Tel. +49 (0)5492 - 970 970
(2) Failure to lodge a complaint or notification of the Supplier shall not impact on the statutory warranty rights of the Customer. Your action will, however, assist the Supplier in making a claim against the carrier or transport insurance.

§ 11 Note on Data Processing
(1) The Supplier collects information from the Customer within the scope of contract handling. He shall do so in compliance with legal stipulations. The Supplier shall collect, process or utilise basic and usage data of the Customer without his express permission only to the extent required for the handling of the contractual relationship and for the use and billing of communication services.
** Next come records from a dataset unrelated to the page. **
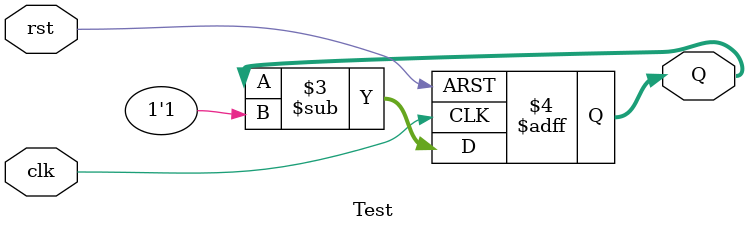
<source format=v>
`timescale 1ns / 1ps

// 4-bit Down Counter Test Behavioral Model
module Test(input clk, input rst, output reg [3:0] Q);
         
    always@(posedge clk or negedge rst) begin
        if(!rst)
            Q <= 4'h00;
        else 
            Q <= Q - 1'b1;
    end
    
endmodule


</source>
The Customer can rescind his permission regarding the use of his data at any time via email to
(2) The Supplier shall not utilise customer information for advertising, marketing or opinion polling without the express permission of the Customer.
(3) The Customer can at any time access and change the data stored under “My Account”. The Customer can request a deletion of his data at any time via email to With reference to the consent of the Customer and additional information about data capture, collection and use, please read the Privacy Statement, which can be accessed in printable format at any time on the website of the Supplier via the link “Privacy”.

(4 Valid only for payments via electronic direct debit) I consent to my payment information (account number, BIC, account name, date, time, amount, trader ID) being forwarded to the network operator InterCard AG, Mehlbeerenstr. 4, 82024 Taufkirchen, Germany, (InterCard), to verify my payment. The information will be checked against the InterCard blacklist, which contains accounts with outstanding debts, unless rights from the hedged items have been asserted. InterCard furthermore sets maximum payments within specific intervals. The blacklist and the payment information are stored and used by InterCard to prevent fraud and to limit the risk of payment defaults.

§ 12 Final Provisions
(1) Contracts between the Supplier and the Customer are subject to the laws of the Federal Republic of Germany to the exclusion of the UN Sales Convention.
(2) Where the Customer is a businessman within the meaning of the German Commercial Code, a legal entity under public law or special assets constituted under public law provisions, the place of jurisdiction for all disputes from the contractual relationship between the Customer and the Supplier is the registered office of the Supplier.
(3) In case of legal invalidity of individual stipulations, the remainder of the contract shall remain binding.